Dozens of maths professors and teachers have warned a draft plan to fix the “unambitious” national maths curriculum will make it worse, devaluing basics such as times tables and introducing vague, untested fads.
In an open letter to the national curriculum authority, the mathematicians point out ambiguity, shallowness – there is no mention of key algebraic terms – and errors in the draft, such as asking students to investigate Fibonacci patterns in shells, which “simply do not exist”.
Sam Rogers, age 9, from St Charles Catholic Primary School in Waverley, is tutored in maths by Fay Ligonis from Super Kids Tutoring.Credit:Wolter Peeters
The letter has inflamed disagreement between mathematicians, who say the proposed changes to the curriculum are “confused and confusing”, and some teachers’ groups, who argue they will help students apply maths skills to their real lives.

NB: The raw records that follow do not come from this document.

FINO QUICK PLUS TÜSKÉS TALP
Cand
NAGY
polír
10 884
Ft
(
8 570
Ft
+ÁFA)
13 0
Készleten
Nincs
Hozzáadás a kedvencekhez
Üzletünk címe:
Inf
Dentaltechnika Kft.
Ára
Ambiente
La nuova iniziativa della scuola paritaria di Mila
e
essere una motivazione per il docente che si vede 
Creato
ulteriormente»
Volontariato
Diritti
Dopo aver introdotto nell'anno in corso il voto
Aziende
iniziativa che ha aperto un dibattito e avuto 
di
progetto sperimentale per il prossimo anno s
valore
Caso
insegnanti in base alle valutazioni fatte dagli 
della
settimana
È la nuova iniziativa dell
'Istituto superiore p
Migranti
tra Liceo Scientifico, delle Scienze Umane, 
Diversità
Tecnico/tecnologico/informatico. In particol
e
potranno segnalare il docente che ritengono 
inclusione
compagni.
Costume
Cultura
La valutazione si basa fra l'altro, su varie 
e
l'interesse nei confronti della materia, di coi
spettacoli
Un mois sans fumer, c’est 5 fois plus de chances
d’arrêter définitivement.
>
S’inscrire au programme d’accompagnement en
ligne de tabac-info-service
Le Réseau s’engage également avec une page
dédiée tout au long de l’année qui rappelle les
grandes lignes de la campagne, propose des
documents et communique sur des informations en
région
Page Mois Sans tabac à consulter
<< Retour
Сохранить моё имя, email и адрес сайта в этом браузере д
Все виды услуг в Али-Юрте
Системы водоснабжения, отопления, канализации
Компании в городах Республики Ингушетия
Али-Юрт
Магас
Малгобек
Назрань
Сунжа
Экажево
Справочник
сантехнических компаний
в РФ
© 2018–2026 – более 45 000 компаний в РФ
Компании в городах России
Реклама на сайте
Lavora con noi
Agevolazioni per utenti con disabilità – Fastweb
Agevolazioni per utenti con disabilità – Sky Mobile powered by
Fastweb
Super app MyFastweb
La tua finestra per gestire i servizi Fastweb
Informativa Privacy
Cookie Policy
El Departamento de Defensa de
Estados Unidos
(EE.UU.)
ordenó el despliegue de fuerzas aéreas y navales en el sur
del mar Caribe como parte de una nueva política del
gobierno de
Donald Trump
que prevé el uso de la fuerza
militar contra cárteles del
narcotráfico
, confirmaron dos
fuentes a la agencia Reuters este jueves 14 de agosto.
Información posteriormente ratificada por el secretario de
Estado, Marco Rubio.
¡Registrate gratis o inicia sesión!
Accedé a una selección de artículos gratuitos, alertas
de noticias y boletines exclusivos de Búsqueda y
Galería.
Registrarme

Australian results in maths have declined further than any country but Finland since the Programme for International Student Assessment (PISA) began global tests in 2003. They are three years behind the top performer Singapore.
Education ministers have pointed to the review of the national maths curriculum as one of the solutions to the problem.
The draft curriculum reforms released by the Australian Curriculum, Assessment and Reporting Authority (ACARA) in April increase the emphasis on problem solving and “mathematising”, which involves interpreting situations mathematically.
The letter, signed by more than 40 people including maths professors from several universities, career mathematicians and teachers, said the existing curriculum was repetitious, unambitious and disconnected but the update was worse.
They said mathematising was “faddish”; the draft contained confusion and errors that a mathematician would have spotted; and that examples of real-life problem solving were unsolvable and of questionable teaching value.
The letter cites the re-badging of geometry as ‘space’ , under which students will focus less on abstract shapes and more on real-world context.
They criticised proposals to delay the teaching of key concepts such as linear equations (ax+b=c) and times tables, which were pushed from year 3 to 4 and were “framed in terms of patterns and strategies, with no emphasis on mastery,” the letter said.
“The further elimination and weakening of fundamental skills will contribute to the root cause of Australian students’ slipping in international comparisons: the students end up knowing less mathematics,” the letter said.
ACARA said the draft has borrowed from the Singapore curriculum. But one of the letter’s signatories, maths teacher and University of NSW PhD candidate Greg Ashman, said students in Singapore learn times tables in year 2 and 3.
He said students in Singapore were expected to become fluent in, or master, their time tables. “We are moving in the opposite direction. There’s been a significant softening of times tables; a similar thing has happened to linear equations, which is the entry point to abstract maths,” he said.
Another signatory, University of NSW Emeritus Professor of Educational Psychology John Sweller, criticised the draft curriculum’s emphasis on inquiry learning, or the teaching philosophy that students learn better if they discover things themselves.
“As far as I’m aware, not a single [study] has indicated that if you work something out for yourself, you’ll remember it any better than if someone tells you,” he said. “Humans have evolved over endless generations to get information from each other.
However, the Australian Association of Mathematics Teachers chief executive Allan Dougan, supports the draft. He said maths knowledge was important, but “then there’s the next step, which is what [students] do with that”.
“It’s about us looking at how we equip our young people to go out and be effective users of maths in the 21st century, how to contribute to scientific research, the economy, to finance, it all requires maths to be used in different ways,” he said.
“Not every young person will be a mathematician. What we are trying to do is make sure that every young person has access to the mathematical knowledge and skills that will equip them for life beyond school.”
Fay Ligonis, a former primary school teacher who runs Super Kids Tutoring in Double Bay, supports teaching multiplication as early as possible, starting in kindergarten with language around “groups of” and using concrete materials and games in years 1 and 2.
She champions “talking in kids values” by relating multiplication back to every day events, such as shopping, and multiplying objects they are interested in.
“Taking that pressure off until they get to year 4 might be good but I definitely think they need to be exposed to that language earlier of multiplication,” she said. “And addition, you need to understand addition to understand multiplication.”
ACARA chief executive David de Carvalho said it was understandable teachers would have different perspectives on the curriculum.
“ACARA welcomes all views and will be carefully considering those contributions that are submitted through the consultation website in fulfilling the terms of reference given to us by Education Ministers,” he said.
NSW is working on its own maths curriculum, which is aligned with the national curriculum. A spokeswoman for the NSW Education Standards Authority said NESA was working closely with the education sectors to draft a response to the proposed revisions to the national curriculum.